La génération Z s’attend à utiliser des outils modernes au quotidien. Des logiciels obsolètes, des processus inefficaces et une résistance à la technologie sont perçus comme des signaux d’alerte. Cette génération s’intéresse particulièrement à la conception et à l’analyse assistées par l’IA, à la prise de décision basée sur les données, à l’automatisation des tâches répétitives et aux plateformes de collaboration numérique. Elle ne s’attend pas à ce que la technologie remplace la créativité, mais à ce qu’elle la renforce. Les employeurs qui investissent dans des environnements technologiques modernes envoient un message clair : l’innovation est encouragée, pas redoutée.

La transparence et l’honnêteté instaurent la confiance

La génération Z privilégie la transparence à l’apparence. Elle souhaite des discussions honnêtes sur les salaires et l’évolution, la charge de travail et les attentes, les difficultés des projets et les réalités du secteur. Elle tolère beaucoup moins les promesses floues ou les règles implicites. Une communication ouverte, des retours clairs et une transparence dans la prise de décision favorisent la confiance et la fidélité. Cela concerne aussi le leadership : la génération Z répond mieux à des dirigeants accessibles, humains et capables d’admettre leurs incertitudes qu’à des figures distantes ou excessivement autoritaires.

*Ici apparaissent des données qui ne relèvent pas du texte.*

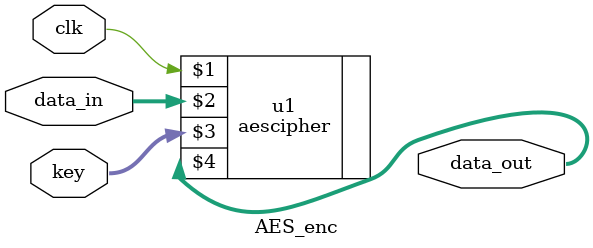
<source format=v>
`timescale 1ns / 1ps

module AES_enc(clk, data_in, key, data_out);
    input clk;
	 input [127:0] data_in;
	 input [127:0] key;
    output [127:0] data_out;

aescipher u1(clk, data_in, key, data_out);

endmodule

</source>
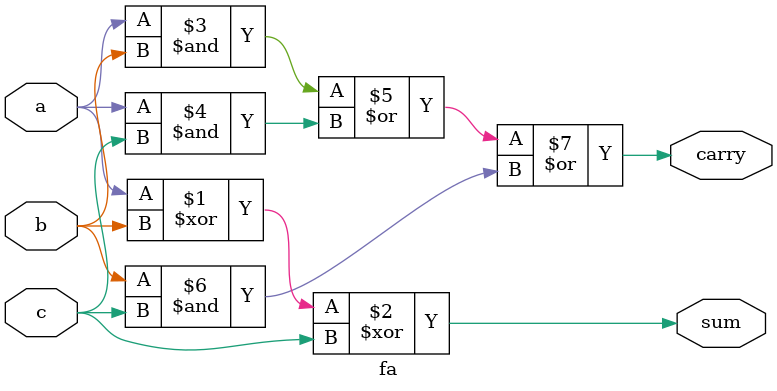
<source format=v>
/*Create a 100-bit binary adder. 
The adder adds two 100-bit numbers and a carry-in to produce a 100-bit sum and carry out.*/
module top_module( 
    input [99:0] a, b,
    input cin,
    output cout,
    output [99:0] sum );
    reg [100:0]carryout;
    assign carryout[0]=cin;
        genvar i;
        generate
            for(i=0;i<100;i=i+1)begin:name
                fa inst_i(a[i],b[i],carryout[i],sum[i],carryout[i+1]);
        end
            assign cout=carryout[100];
    endgenerate

    
endmodule
module fa(input a,b,c,output sum,carry);
    assign sum=a^b^c;
    assign carry= (a&b)|(a&c)|(b&c);
endmodule
</source>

La diversité, l’inclusion et la sécurité psychologique sont désormais des standards

Pour la génération Z, la diversité n’est pas une tendance : c’est la norme. Elle attend des environnements de travail inclusifs en matière de genre, d’origine, de parcours et de neurodiversité. Plus encore, elle recherche la sécurité psychologique : des espaces où l’on peut s’exprimer, poser des questions et remettre en cause des idées sans crainte. Dans la construction, un secteur qui peine encore à diversifier ses niveaux de direction, cette attente accélère le changement. Les structures qui n’abordent pas sérieusement l’inclusion s’exposent à des risques de réputation et à une perte de talents.

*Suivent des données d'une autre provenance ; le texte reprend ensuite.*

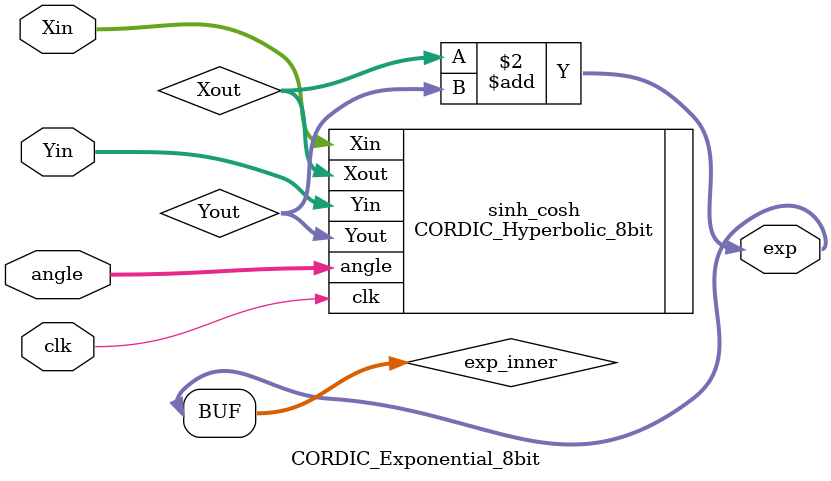
<source format=v>
`timescale 1ns / 1ps

module CORDIC_Exponential_8bit#(parameter XY_SZ = 8)(
    input                        clk,
    input   signed       [31:0]  angle,
    input   signed  [XY_SZ-1:0]  Xin,
    input   signed  [XY_SZ-1:0]  Yin,
    output  signed  [XY_SZ+1:0]  exp
    );
    
    
    wire    signed    [XY_SZ:0]  Xout;   // X_n in the theory
    wire    signed    [XY_SZ:0]  Yout;   // Y_n in the theory
    reg     signed  [XY_SZ+1:0]  exp_inner;
    
CORDIC_Hyperbolic_8bit#(.XY_SZ(XY_SZ)) sinh_cosh(.clk(clk),.angle(angle), .Xin(Xin), .Yin(Yin), .Xout(Xout), .Yout(Yout));

always@(*)
begin
    exp_inner = Xout  + Yout;
end

assign exp = exp_inner;

endmodule

</source>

Le salaire attire, mais le contexte fidélise

Contrairement aux clichés, la génération Z n’est pas indifférente à l’argent. Elle est très consciente du coût de la vie et attend une rémunération juste et transparente. La différence, c’est que le salaire seul ne suffit plus. Elle évalue une offre dans sa globalité : rémunération, flexibilité, opportunités d’apprentissage, culture, valeurs et perspectives de carrière à long terme. Un salaire légèrement inférieur peut être acceptable si le poste offre de la croissance, du sens et un bon équilibre de vie. À l’inverse, une rémunération élevée ne compense pas l’épuisement, la stagnation ou un décalage de valeurs.

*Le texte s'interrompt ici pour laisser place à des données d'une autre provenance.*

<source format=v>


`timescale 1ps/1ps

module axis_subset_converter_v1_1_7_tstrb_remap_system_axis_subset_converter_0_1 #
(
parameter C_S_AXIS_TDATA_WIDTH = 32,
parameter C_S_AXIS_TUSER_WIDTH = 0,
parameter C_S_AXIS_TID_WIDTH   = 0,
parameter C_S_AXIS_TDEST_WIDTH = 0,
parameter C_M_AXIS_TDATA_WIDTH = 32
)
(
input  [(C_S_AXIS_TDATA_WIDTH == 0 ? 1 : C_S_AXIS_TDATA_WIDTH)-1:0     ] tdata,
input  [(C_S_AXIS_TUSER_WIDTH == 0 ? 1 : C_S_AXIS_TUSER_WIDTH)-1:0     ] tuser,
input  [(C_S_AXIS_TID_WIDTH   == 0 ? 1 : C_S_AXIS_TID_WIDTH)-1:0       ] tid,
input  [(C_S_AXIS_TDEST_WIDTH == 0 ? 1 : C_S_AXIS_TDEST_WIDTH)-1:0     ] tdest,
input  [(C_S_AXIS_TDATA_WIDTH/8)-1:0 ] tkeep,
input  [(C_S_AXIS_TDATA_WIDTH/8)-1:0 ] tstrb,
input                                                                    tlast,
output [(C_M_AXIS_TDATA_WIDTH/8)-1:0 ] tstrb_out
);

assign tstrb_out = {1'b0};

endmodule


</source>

Implications pour les employeurs

En 2026, attirer les talents de la génération Z dans le secteur de la construction demande plus qu’un nom reconnu ou des projets emblématiques. Cela exige une raison d’être claire et crédible, un engagement fort en faveur de la durabilité, des technologies et des méthodes de travail modernes, des modèles de travail flexibles, une progression et une rémunération transparentes, ainsi qu’un leadership inclusif et humain. Les structures qui évoluent bénéficieront de professionnels motivés, adaptables et tournés vers l’avenir. Celles qui ne le feront pas se retrouveront en concurrence pour un vivier de talents de plus en plus restreint.